At that point, these runners were entering Father Crowley overlook. The terrain starts to climb at this point as the runners face another uphill battle, climbing another 5,300 feet leaving the Panamint Valley.

By 4 p.m., Kostelnick had passed Tabios, Reily, and was moving on Branco and Sanchez. He was now in eighth but making a move on sixth place.

Marco Bonfiglio, Uli Stuwe and Lopez were the top three runners followed by Iino and Maughan. Then came Jimenez, Kiso, Branco and Sanchez. The top eight were all out of the national park by 4 p.m. and with about four hours of daylight left, passing the 87-mile mark. Somewhere in there, Lopez ran into trouble.

“I saw Lopez pushing really hard,” Kostelnick said. “I think he ran into trouble outside of Lone Pine and had to be driven into town.”

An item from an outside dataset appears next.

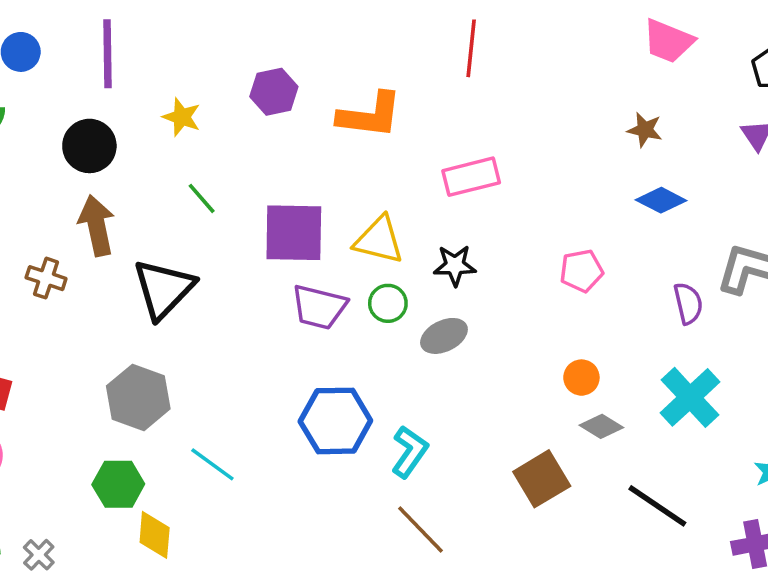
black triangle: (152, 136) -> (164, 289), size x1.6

Hall of famer says goodbye to racing Badwater

At 5 p.m. Lisa Smith-Batchen had passed Father Crowley Outlook and was breathing easier. Her goal was just to finish. She had won the women’s race before as a younger runner (she’s 57 now) and was just going for a milestone.

“I felt great going into Stovepipe Wells, which is nearing the 50-mile mark,” she said. “The humidity slowed me down but couldn’t hold me down. The motivation to finish was just too great.” Smith-Batchen said this possibly was her last Badwater run and she has nine finishes and wanted the 10th finish really badly.

“I am the only woman who has done a double and a quad (which is running through Death Valley four times) and I really wanted this 10th finish,” Smith-Batchen said. “When I got to Panamint I was wasted. I spent an hour and a half there. Time really didn’t mean anything to me. I just wanted to finish. I thought more than once that I wasn’t going to finish. I just said to myself, ‘slow it down, slow it down.’” Smith-Batchen did finish. (Note: Smith-Batchen is already in the Badwater Hall of Fame).

“I won’t be doing another one, but I do still want to run across the United States,” she said.

How the race ended

At 7:10 p.m., Iino was in first, Bonfiglio in second, Stuwe in third, Kostelnick in fourth place and Lewis in fifth place.

As the race drew to a close, two-time champion Kostelnick had too much ground to make a move on first. He hadn’t even entered Lone Pine and Iino had taken the lead and was already up at 3,000 feet, nearing the Whitney Portals, the end of the race.

Iino was the winner, a first-timer, from Japan at 37, followed by Bonfiglio, also a first-timer, from Italy at 39, was second. Harvey Lewis III, a veteran runner, was third; Stuwe, another rookie, was fourth and Kostelnick was fifth, which was his fourth finish.

Kostelnick said he should be back next year.

“I really like this race so I should be back,” Kostelnick said.

As for the winner, Iino, Kostelnick said he was really a cool guy.

“He was very humble and a great runner,” he said. “He kind of embarrassed me a little because he said I was a super runner and all, but he is a great runner too and has done a lot of big races.”

Iino was unreachable for comment.

In the end, 100 runners started the race, 82 finished and 18 had to bow out.